The Centre Espérance Loyola (CEL – Loyola Hope Centre) in Togo presented as its best practice a summer camp that teaches youth the values of solidarity and mutual respect.
Set up by the West African Jesuit Province in 2006, the CEL is based in Agoè-Nyivé, a suburb of Lomé. The CEL, together with its sister centre the Loyola Educational Centre, works hard to foster an informed and compassionate response to the pandemic in Togo. It does so in word – through education – and in deed by reaching out to those affected.
Each year, since 2007, the CEL has organised a summer activity called the G-Djéayé educational camp, which gathers some 50 young people aged between 12 and 22 years to spend several days together in ‘families’ of 10 each. Their time together is a real opportunity for the youth to discover themselves as unique individuals and to learn how to accept others and to live together despite their differences.
The camp is formative, using religion, culture and educational games to impart life-skills and elements of peer education. Individual counselling is also available. The aim is to form a group of dynamic youth who are equipped to reach out in their turn to other young people. Several workshops are organised, covering a range of themes including the rights and obligations of children; future careers, relationships between parents and their children and what we need to know about HIV.

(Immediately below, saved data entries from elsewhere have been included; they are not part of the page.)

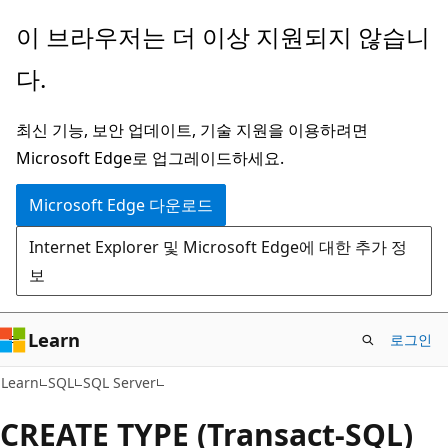
주
이 브라우저는 더 이상 지원되지 않습니
요
다.
콘
텐
최신 기능, 보안 업데이트, 기술 지원을 이용하려면
츠
Microsoft Edge로 업그레이드하세요.
로
건
Microsoft Edge 다운로드
너
Internet Explorer 및 Microsoft Edge에 대한 추가 정
뛰
보
기
Learn
로그인
Learn
SQL
SQL Server
CREATE TYPE (Transact-SQL)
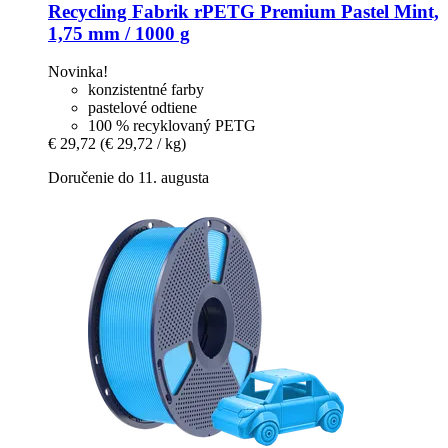
Recycling Fabrik
rPETG Premium Pastel Mint,
1,75 mm / 1000 g
Novinka!
konzistentné farby
pastelové odtiene
100 % recyklovaný PETG
€ 29,72
(€ 29,72 / kg)
Doručenie do 11. augusta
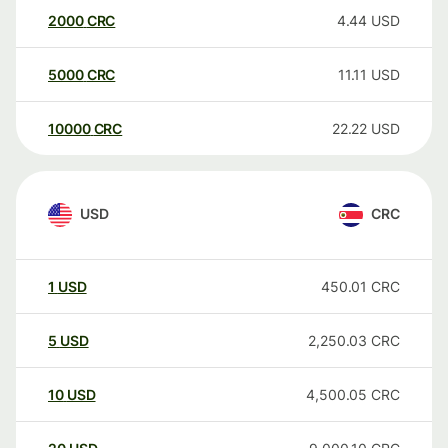
2000
CRC
4.44
USD
5000
CRC
11.11
USD
10000
CRC
22.22
USD
USD
CRC
1
USD
450.01
CRC
5
USD
2,250.03
CRC
10
USD
4,500.05
CRC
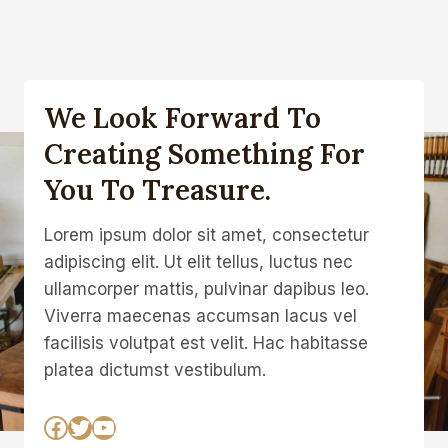
We Look Forward To
Creating Something For
You To Treasure.
Lorem ipsum dolor sit amet, consectetur
adipiscing elit. Ut elit tellus, luctus nec
ullamcorper mattis, pulvinar dapibus leo.
Viverra maecenas accumsan lacus vel
facilisis volutpat est velit. Hac habitasse
platea dictumst vestibulum.
Facebook
Twitter
YouTube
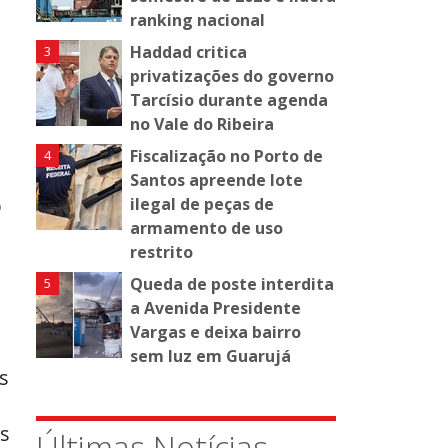
ranking nacional
Haddad critica
privatizações do governo
Tarcísio durante agenda
no Vale do Ribeira
Fiscalização no Porto de
Santos apreende lote
o
ilegal de peças de
armamento de uso
restrito
Queda de poste interdita
a Avenida Presidente
Vargas e deixa bairro
sem luz em Guarujá
s
s
Últimas Notícias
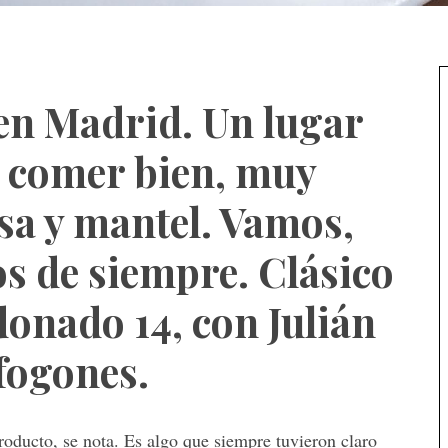
en Madrid. Un lugar
e comer bien, muy
sa y mantel. Vamos,
os de siempre. Clásico
donado 14, con Julián
 fogones.
producto, se nota. Es algo que siempre tuvieron claro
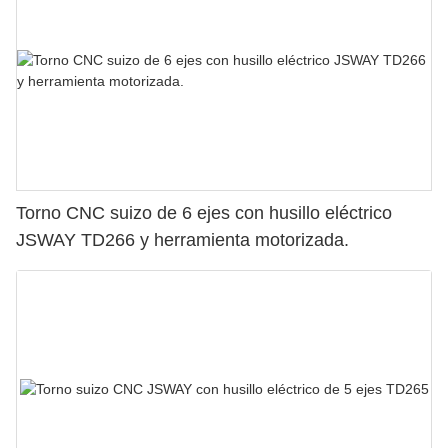
Torno CNC suizo de 6 ejes con husillo eléctrico
JSWAY TD266 y herramienta motorizada.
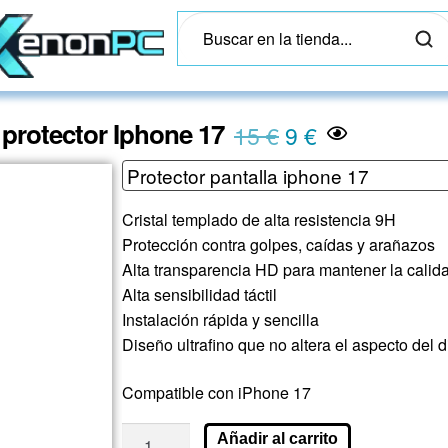
l protector Iphone 17
15
€
9
€
Cristal templado de alta resistencia 9H
Protección contra golpes, caídas y arañazos
Alta transparencia HD para mantener la cali
Alta sensibilidad táctil
Instalación rápida y sencilla
Diseño ultrafino que no altera el aspecto del d
Compatible con iPhone 17
Añadir al carrito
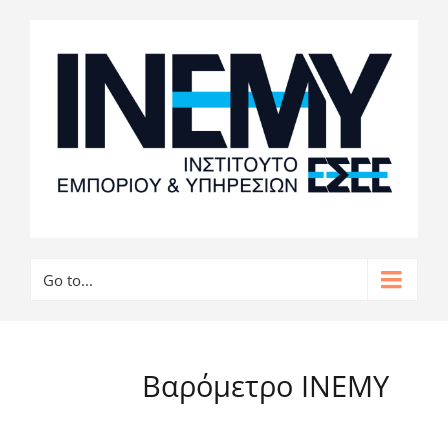
Go to...
Βαρόμετρο ΙΝΕΜΥ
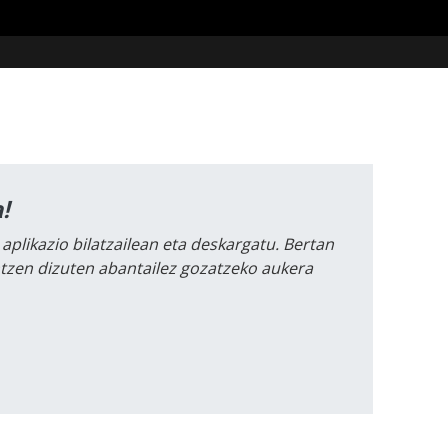
!
 aplikazio bilatzailean eta deskargatu. Bertan
intzen dizuten abantailez gozatzeko aukera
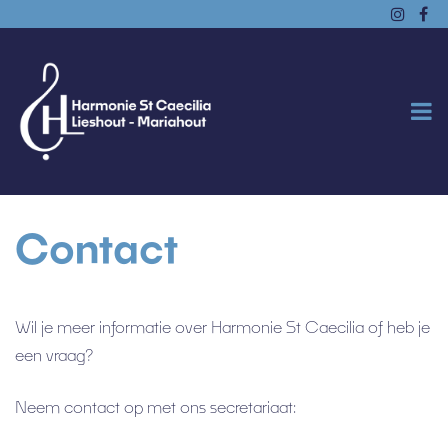
Contact
Wil je meer informatie over Harmonie St Caecilia of heb je
een vraag?
Neem contact op met ons secretariaat:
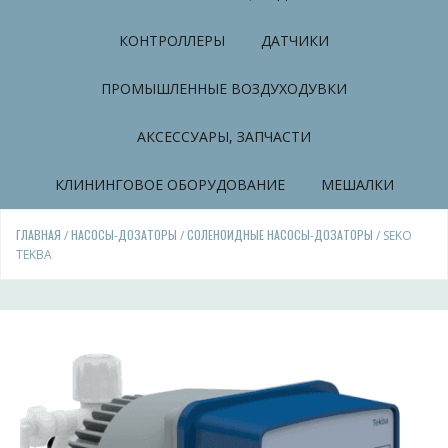
КОНТРОЛЛЕРЫ
ДАТЧИКИ
ПРОМЫШЛЕННЫЕ ВОЗДУХОДУВКИ
АКСЕССУАРЫ, ЗАПЧАСТИ
КЛИНИНГОВОЕ ОБОРУДОВАНИЕ
МЕШАЛКИ
ГЛАВНАЯ
НАСОСЫ-ДОЗАТОРЫ
СОЛЕНОИДНЫЕ НАСОСЫ-ДОЗАТОРЫ
/
/
/ SEKO
TEKBA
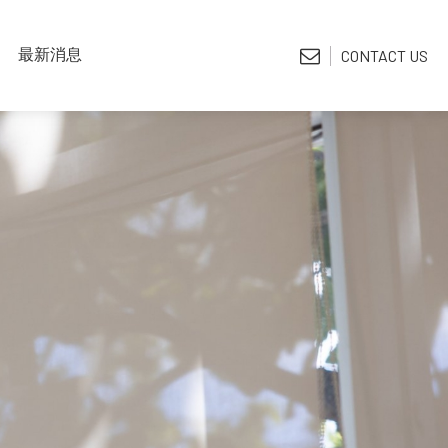
LATEST NEWS
最新消息
CONTACT US
*電子型錄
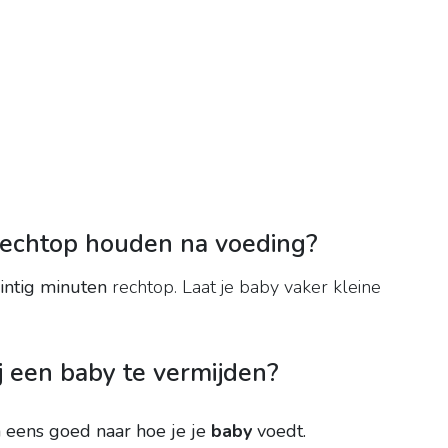
rechtop houden na voeding?
intig minuten
rechtop. Laat je baby vaker kleine
bij een baby te vermijden?
an eens goed naar hoe je je
baby
voedt.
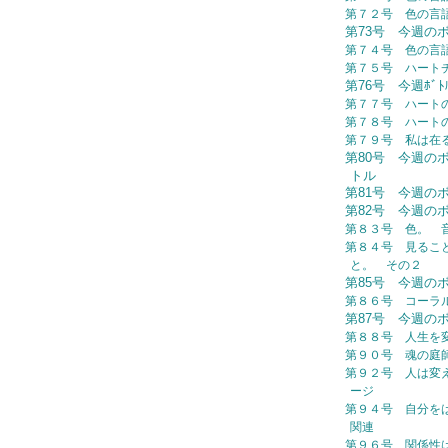
第７２号 色の言
第73号 今週の
第７４号 色の言
第７５号 ハート
第76号 今週ﾎﾞ
第７７号 ハート
第７８号 ハー
第７９号 私は在る (
第80号 今週の
トル
第81号 今週の
第82号 今週の
第８３号 色。 
第８４号 見るこ
と。 その２
第85号 今週の
第８６号 コーラ
第87号 今週の
第８８号 人生を
第９０号 魂の庭
第９２号 人は変え
ージ
第９４号 自分を
関連
第９６号 関係性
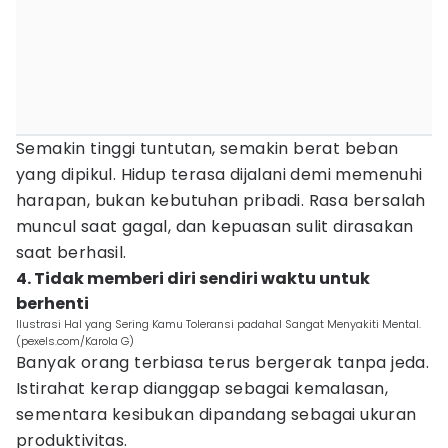
Semakin tinggi tuntutan, semakin berat beban
yang dipikul. Hidup terasa dijalani demi memenuhi
harapan, bukan kebutuhan pribadi. Rasa bersalah
muncul saat gagal, dan kepuasan sulit dirasakan
saat berhasil.
4. Tidak memberi diri sendiri waktu untuk
berhenti
Ilustrasi Hal yang Sering Kamu Toleransi padahal Sangat Menyakiti Mental.
(pexels.com/Karola G)
Banyak orang terbiasa terus bergerak tanpa jeda.
Istirahat kerap dianggap sebagai kemalasan,
sementara kesibukan dipandang sebagai ukuran
produktivitas.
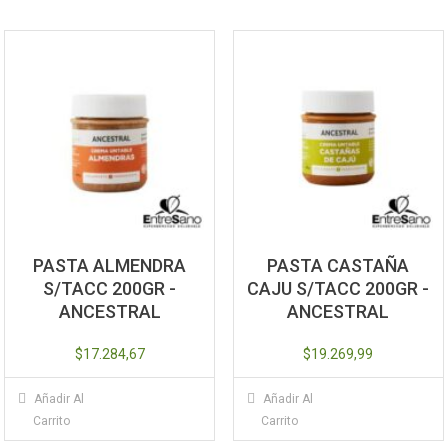
PASTA ALMENDRA
PASTA CASTAÑA
S/TACC 200GR -
CAJU S/TACC 200GR -
ANCESTRAL
ANCESTRAL
$
17.284,67
$
19.269,99
Añadir Al
Añadir Al
Carrito
Carrito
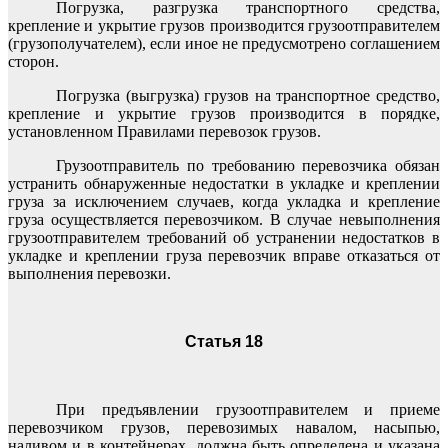
Погрузка, разгрузка транспортного средства,
крепление и укрытие грузов производится грузоотправителем
(грузополучателем), если иное не предусмотрено соглашением
сторон.
Погрузка (выгрузка) грузов на транспортное средство,
крепление и укрытие грузов производится в порядке,
установленном Правилами перевозок грузов.
Грузоотправитель по требованию перевозчика обязан
устранить обнаруженные недостатки в укладке и креплении
груза за исключением случаев, когда укладка и крепление
груза осуществляется перевозчиком. В случае невыполнения
грузоотправителем требований об устранении недостатков в
укладке и креплении груза перевозчик вправе отказаться от
выполнения перевозки.
Статья 18
При предъявлении грузоотправителем и приеме
перевозчиком грузов, перевозимых навалом, насыпью,
наливом и в контейнерах, должна быть определена и указана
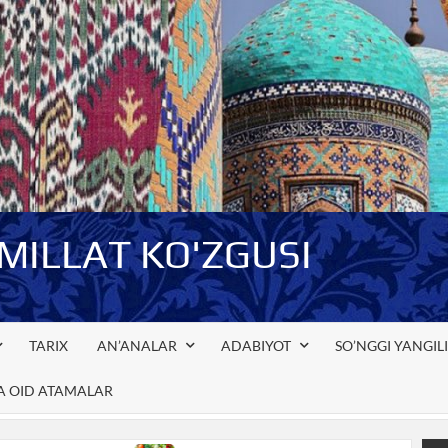
-MILLAT KO'ZGUSI
TARIX
AN’ANALAR
ADABIYOT
SO’NGGI YANGIL
GA OID ATAMALAR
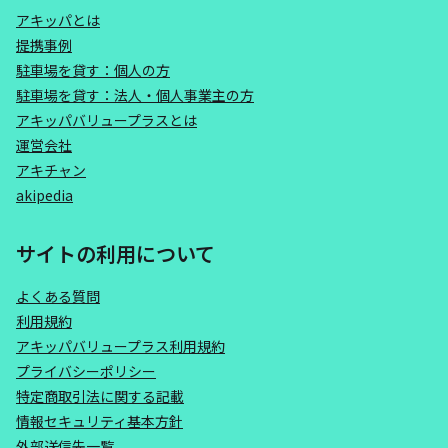
アキッパとは
提携事例
駐車場を貸す：個人の方
駐車場を貸す：法人・個人事業主の方
アキッパバリュープラスとは
運営会社
アキチャン
akipedia
サイトの利用について
よくある質問
利用規約
アキッパバリュープラス利用規約
プライバシーポリシー
特定商取引法に関する記載
情報セキュリティ基本方針
外部送信先一覧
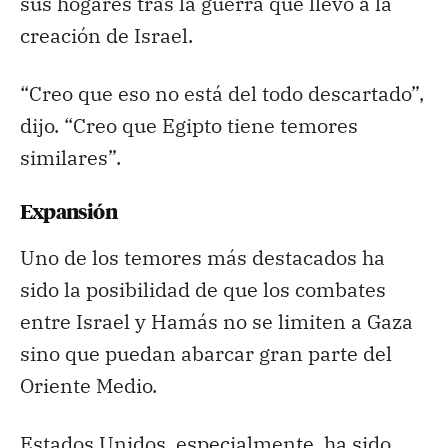
sus hogares tras la guerra que llevó a la
creación de Israel.
“Creo que eso no está del todo descartado”,
dijo. “Creo que Egipto tiene temores
similares”.
Expansión
Uno de los temores más destacados ha
sido la posibilidad de que los combates
entre Israel y Hamás no se limiten a Gaza
sino que puedan abarcar gran parte del
Oriente Medio.
Estados Unidos, especialmente, ha sido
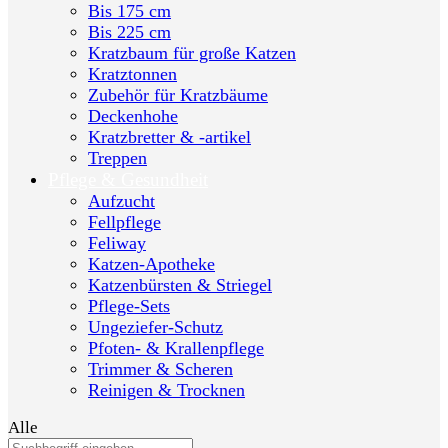
Bis 175 cm
Bis 225 cm
Kratzbaum für große Katzen
Kratztonnen
Zubehör für Kratzbäume
Deckenhohe
Kratzbretter & -artikel
Treppen
Pflege & Gesundheit
Aufzucht
Fellpflege
Feliway
Katzen-Apotheke
Katzenbürsten & Striegel
Pflege-Sets
Ungeziefer-Schutz
Pfoten- & Krallenpflege
Trimmer & Scheren
Reinigen & Trocknen
Alle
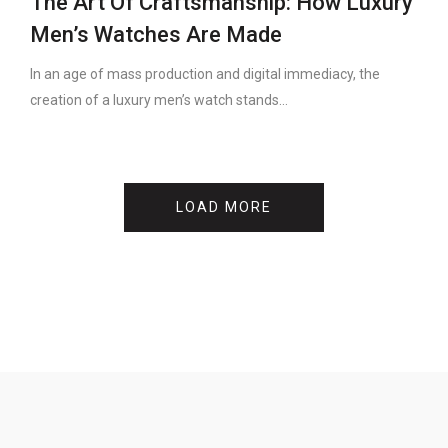
The Art Of Craftsmanship: How Luxury
Men’s Watches Are Made
In an age of mass production and digital immediacy, the
creation of a luxury men’s watch stands...
LOAD MORE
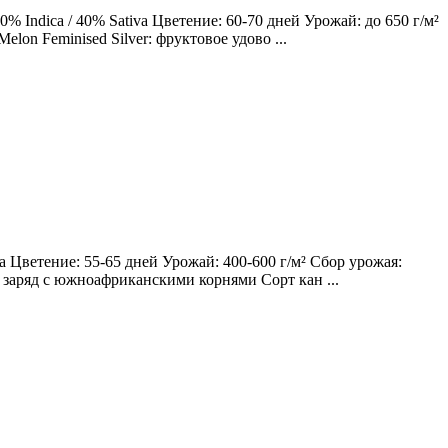
 Indica / 40% Sativa Цветение: 60-70 дней Урожай: до 650 г/м²
lon Feminised Silver: фруктовое удово ...
 Цветение: 55-65 дней Урожай: 400-600 г/м² Сбор урожая:
ий заряд с южноафриканскими корнями Сорт кан ...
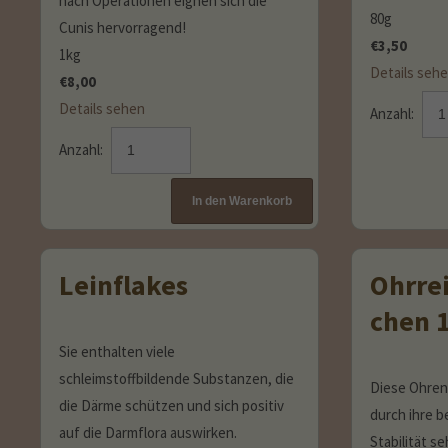
nach Operationen eignen sich die
80g
Cunis hervorragend!
€
3,50
1kg
Details seh
€
8,00
Details sehen
Anzahl:
Anzahl:
Leinflakes
Ohrre
chen 
Sie enthalten viele
schleimstoffbildende Substanzen, die
Diese Ohren
die Därme schützen und sich positiv
durch ihre 
auf die Darmflora auswirken.
Stabilität s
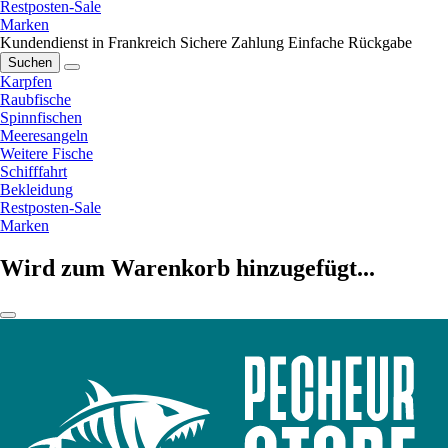
Restposten-Sale
Marken
Kundendienst in Frankreich
Sichere Zahlung
Einfache Rückgabe
Suchen
Karpfen
Raubfische
Spinnfischen
Meeresangeln
Weitere Fische
Schifffahrt
Bekleidung
Restposten-Sale
Marken
Wird zum Warenkorb hinzugefügt...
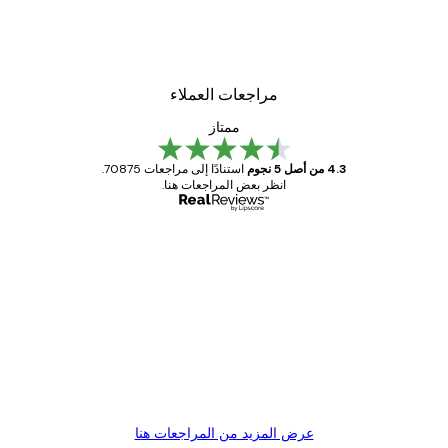
مراجعات العملاء
ممتاز
4.3 من أصل 5 نجوم
استنادًا إلى مراجعات 70875.
انظر بعض المراجعات هنا.
مشتري موثوق
اجعات
ملاء
Great item. Good quality.
4 يونيو
1 مايو
s C
Mary O
عرض المزيد من المراجعات هنا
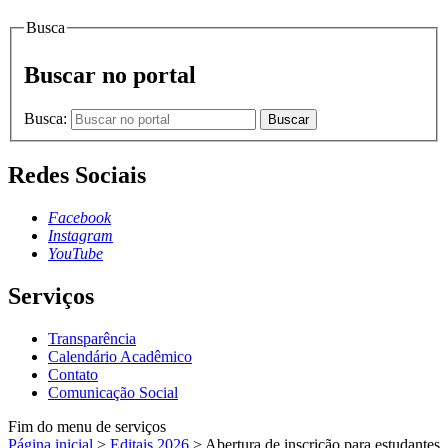
Busca
Buscar no portal
Busca:
Buscar
Redes Sociais
Facebook
Instagram
YouTube
Serviços
Transparência
Calendário Acadêmico
Contato
Comunicação Social
Fim do menu de serviços
Página inicial
>
Editais 2026
>
Abertura de inscrição para estudantes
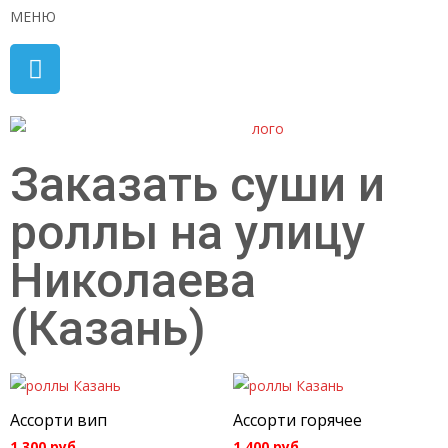
МЕНЮ
Заказать суши и
роллы на улицу
Николаева
(Казань)
Ассорти вип
Ассорти горячее
1 300
руб.
1 400
руб.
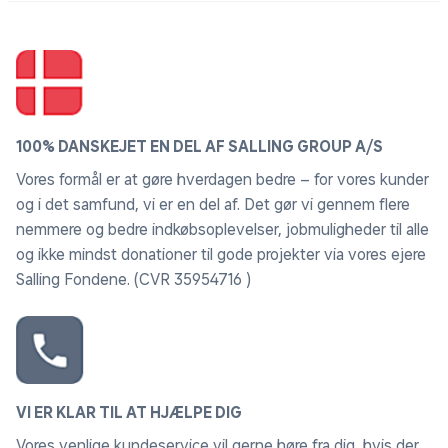
100% DANSKEJET EN DEL AF SALLING GROUP A/S
Vores formål er at gøre hverdagen bedre – for vores kunder
og i det samfund, vi er en del af. Det gør vi gennem flere
nemmere og bedre indkøbsoplevelser, jobmuligheder til alle
og ikke mindst donationer til gode projekter via vores ejere
Salling Fondene. (CVR 35954716 )
VI ER KLAR TIL AT HJÆLPE DIG
Vores venlige kundeservice vil gerne høre fra dig, hvis der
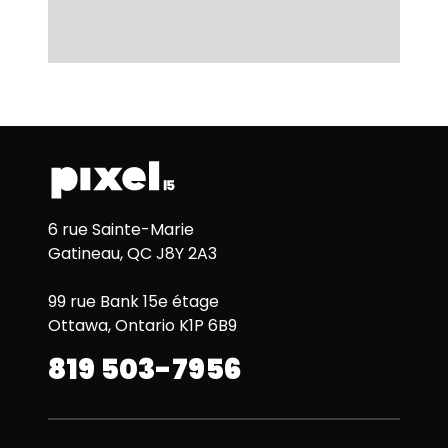
6 rue Sainte-Marie
Gatineau, QC J8Y 2A3
99 rue Bank 15e étage
Ottawa, Ontario K1P 6B9
819 503-7956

This sounds like a lot of hard work but it’s not. The camp is fun for the young people who attend, with plenty of visits to touristic and educational sites on the itinerary.
Solidarity is lived in the daily activities of each ‘family’ in the camp. The older are at the service of the younger, the stronger at the disposal of the weaker. As the days pass, the participants feel their confidence and sense of belonging grow, they learn how to respect one another, how to love and serve their neighbours.